To find solutions, Sultan Ali appointed him as a minister. However, the appointment failed to satisfy Ali and his followers because the position does not give any meaning to the administration in the region of Muar. Thus, disputes arose between Ali's followers and Omar's supporters causing the two groups to fight and raise the flag of their group, red for Ali and white for Omar that continued for several months and forced the Sultan to come to Muar to handle and settle the situation between the followers of the two groups. To avoid bloodshed, the Sultan gave approval to the followers of Ali to open a new area in the southern part of Muar to enable Ali to be appointed headman. Orang Kaya Ali retreated to the south coast in the Malacca Strait riding a big boat weighing about one ton bringing together adequate ration of food for 30 days and 16 followers to find new areas suitable opening a villages. After landing in an area about 30 km from Muar, followers of Ali opened a village and planted various trees and crops like durian, 'talas' and paddy. Eventually, the new villages were developed and became prosperous and famous across Muar.

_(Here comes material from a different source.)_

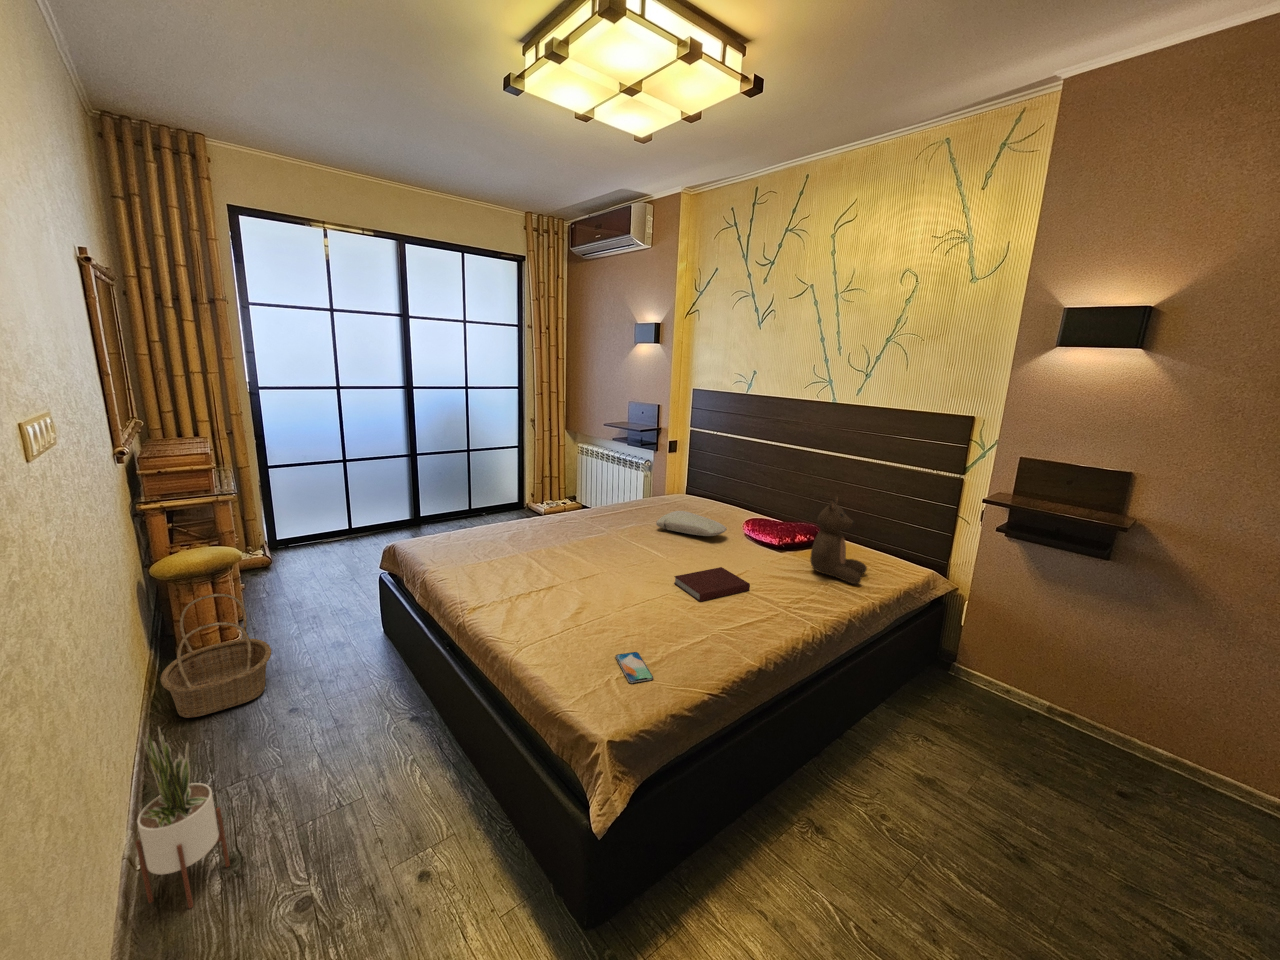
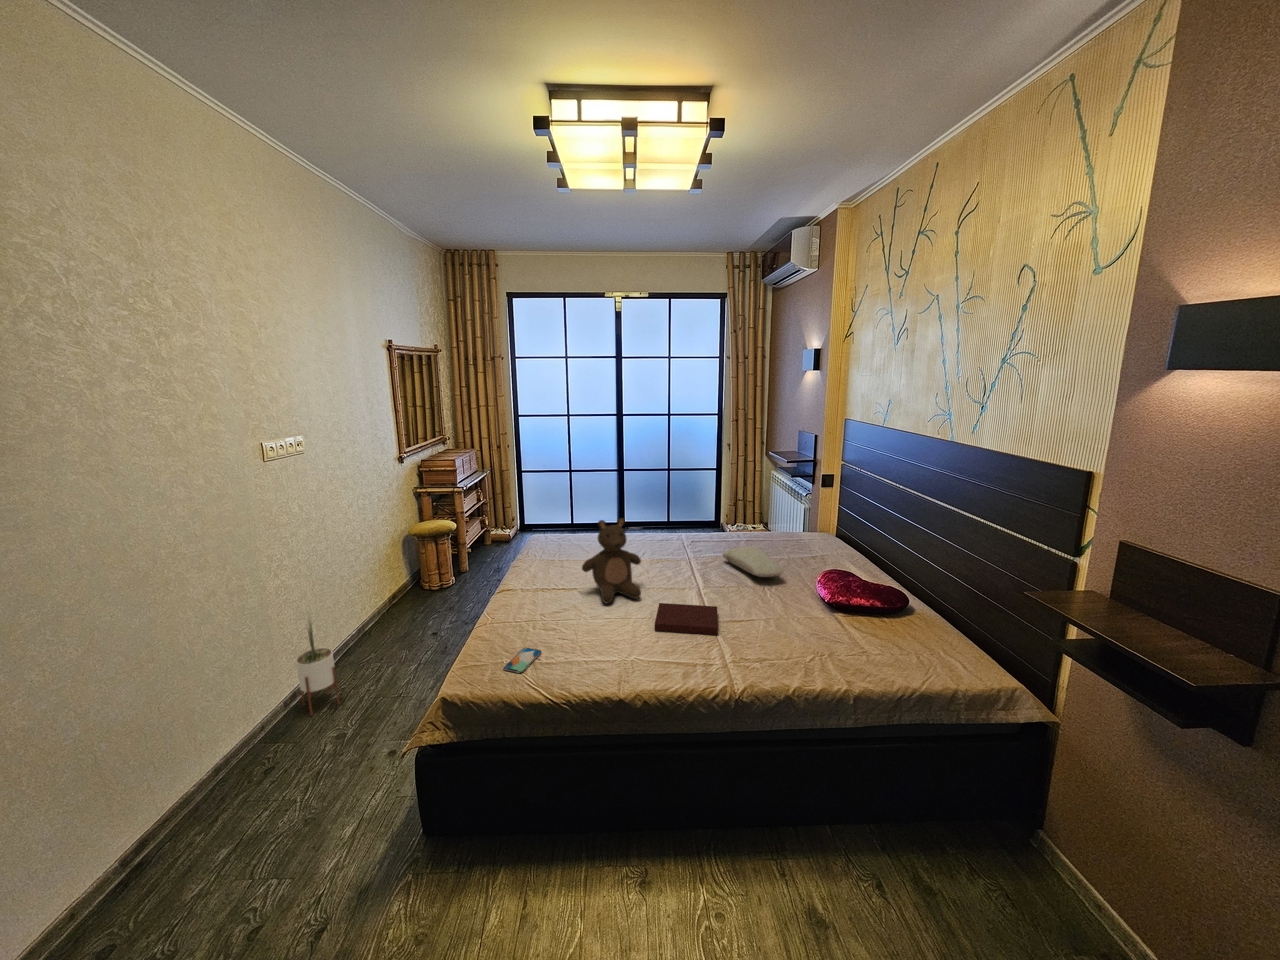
stuffed bear: present [810,496,867,584] -> present [582,518,641,603]
basket: present [160,594,271,718] -> none [385,548,446,621]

Ali along with his followers sailed along the coast of the Malacca Strait which was infested with a lot of pirates to the harvested crop to the sultan.

The name "Sungai Balang" was immortalized for the village as the bravery and successes of Orang Kaya Ali and his followers opening the new areas and sailing along the coast to present the agricultural products had successfully eliminated piracy in the Malacca Strait which inspired Sultan Ali's decree in naming Sungai Balang after their courage against the pirates in the Malacca Straits which were considered as great prowess achieved only by warlords (Hulubalang in Malay).

According to history, Mukim Sungai Balang was a gazetted area including Sarang Buaya Kiri, Sarang Buaya Kanan and Sungai Balang and administered by a headman titled "Orang Kaya" and the two vice-headman. This administration ended in 1954 when the three areas were merged into a county (mukim) and given the name Mukim Sungai Balang.

Among the historic reminiscences in Sungai Balang existing today is the grave of Orang Kaya Ali in the Muslim cemetery in the town and the village primary school named Sekolah Kebangsaan Orang Kaya Ali after the founder of Sungai Balang.

One of the descendants of Orang Kaya Ali is his grandson who still living, Abdul Manaf bin Abu Bakar, owner of Toko Buku Manaf, the already closed famous bookstore in Jalan Abdullah, Muar. While the descendants of Orang Kaya Omar (headman Muar) is the cousin of Orang Kaya Ali, is the former Speaker of the Parliament-Dewan Rakyat, the late Tan Sri Mohamad Noah bin Omar.

==Geography==
The mukim spans over an area of 99 km^{2}.